Gabe looked down at the ground and said nothing. He and his family, with Lili Peel and Percy Judd, had spent the night huddled together on the landing, ready to move to the upper floor should the water rise to a threatening level. Once Loren and Cally had fallen asleep and been put into their beds, the group had discussed everything that had happened in the past week as well as the whole story of the evacuees and their horrific deaths. Lili had spoken of the vision or 'insight' she'd had while lying semi-conscious on the lawn after having been hit by the windblown swing—if it had been windblown, that is—and Eve had wept at the children's fate. But they all agreed that the true story of all that had gone on should be kept to themselves. Who would believe the truth anyway? As far as anyone else was concerned, Gordon Pyke had been unlucky, in the wrong place at the wrong time.

It was Gabe who had put the question: 'Who could've guessed the authorities had hushed up the real causes of the evacuees' deaths all those years ago?' The question rhetorical, he had gone on: 'As Percy told Eve the other day, the lid was kept on it because if the fact was ever known that the kids' bodies had strangulation bruisings round their throats, a couple of them with broken necks, then no caring parent would ever let their child be evacuated. Then, was it in the public interest to know in time of war? What about the morale of the country? Yknow, all that stuff. Besides, their only suspect was already dead—he'd paid for his crimes, so no point in dragging it all out into the open. The cane strokes and scars on Cribben's naked body—ignoring the fresh cuts from flying glass—must've got the authorities and police thinking something was not quite right about the guy. The only possible witness they had—maybe she was a suspect too, at first—was Cribben's sister, Magda, and she wasn't saying anything any more.

'I guess the vicar at the time—Rossbridger?—knew the truth of it, because he had Cribben's body buried in a neglected part of the graveyard and well away from the evacuees' graves. Rossbridger would've kept the secret outa self-interest—it might've damaged his reputation.'

Gabe's surmise had given them all something to think about during the hellish long night.

Halliway interrupted Gabe's thoughts. 'Not much more we can do here, Mr Caleigh. The last of the floodwater has been pumped from the cellar—most of it had already drained into the well anyway.'

'Thanks for what you've done,' Gabe said gratefully, shaking Halliway's hand.

The stocky deputy chief merely nodded and walked to his mud-caked Land Rover, where he was joined by two other members of his team. Before climbing in, he turned and called back to Gabe.

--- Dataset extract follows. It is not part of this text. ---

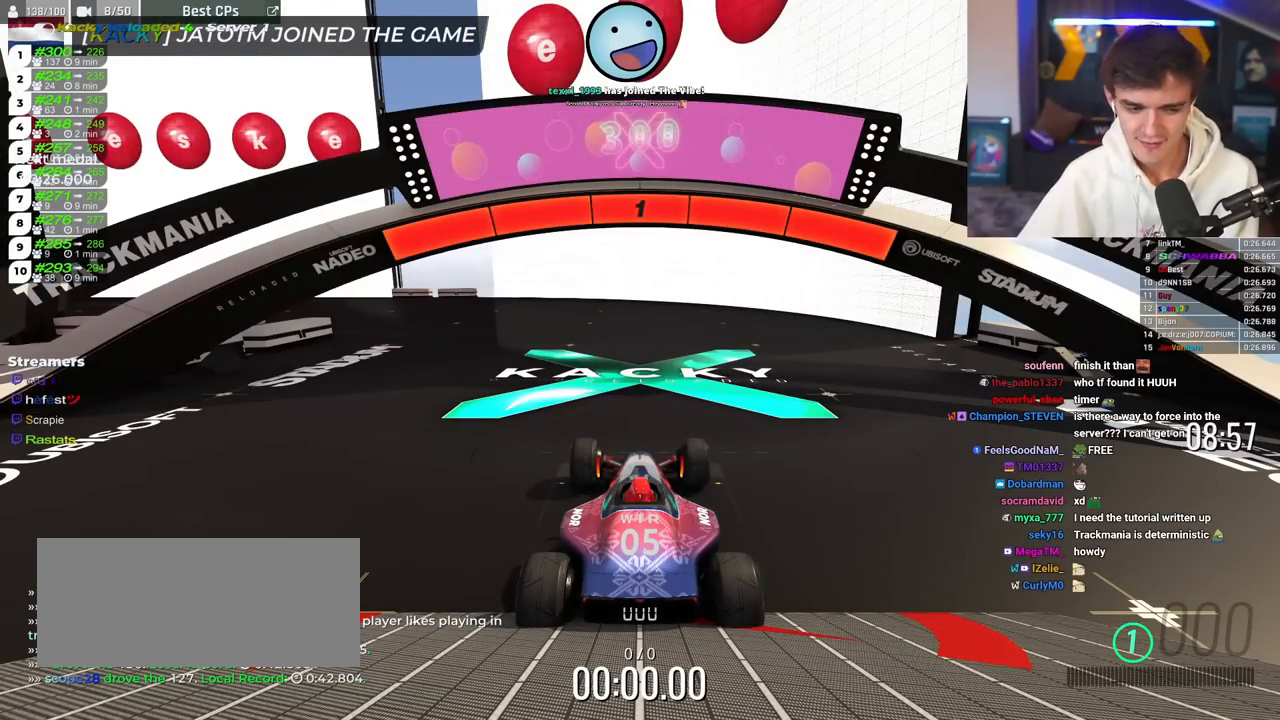
{"keys": ["brake", "left"], "events": []}
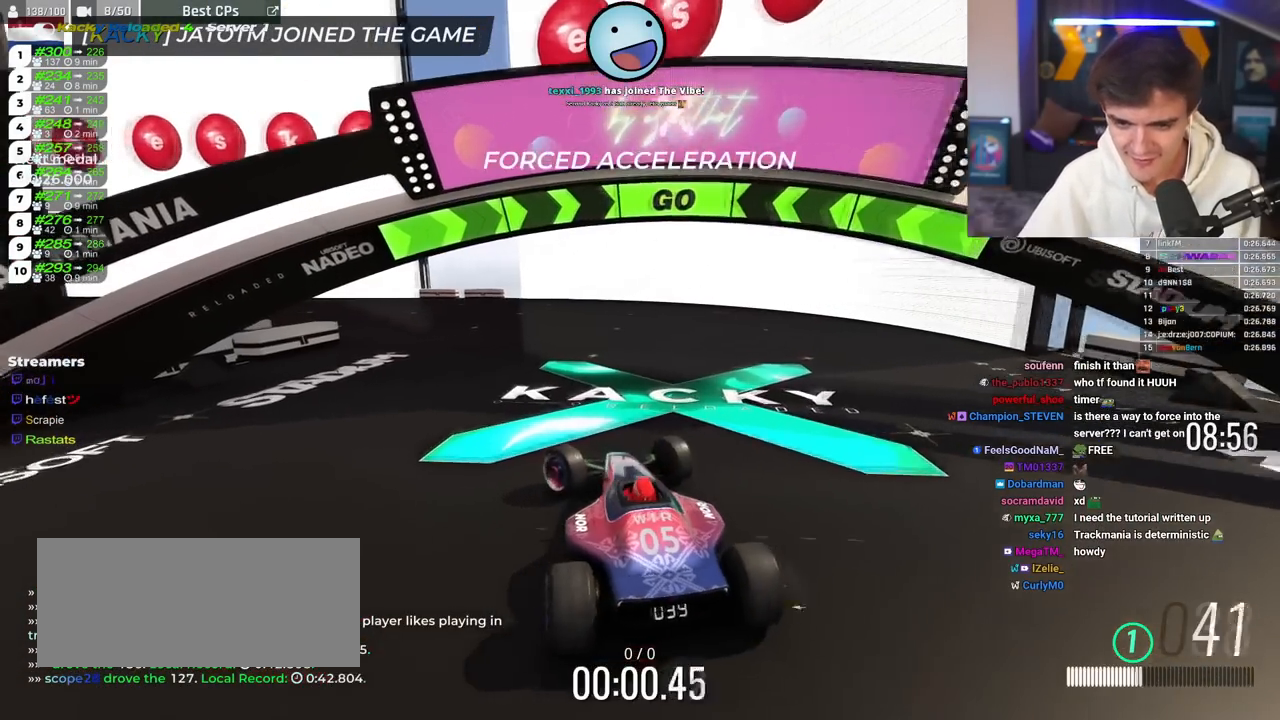
{"keys": ["brake"], "events": [[134, "left", "up"], [317, "left", "down"], [418, "left", "up"]]}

'Your vehicle's more or less where you left it last night. We just moved it to the side of the road when we cleared the fallen tree. Good thing you left the keys in the ignition.'

'Right. I'll go get it later. We're moving out today.'

As the Land Rover backed across the bridge, a policeman in wet Wellington boots came hurrying out of the house. Gabe hadn't noticed him before but he now recognized PC Kenrick, who had called on them earlier in the week after the two local kids had got a fright in Crickley Hall.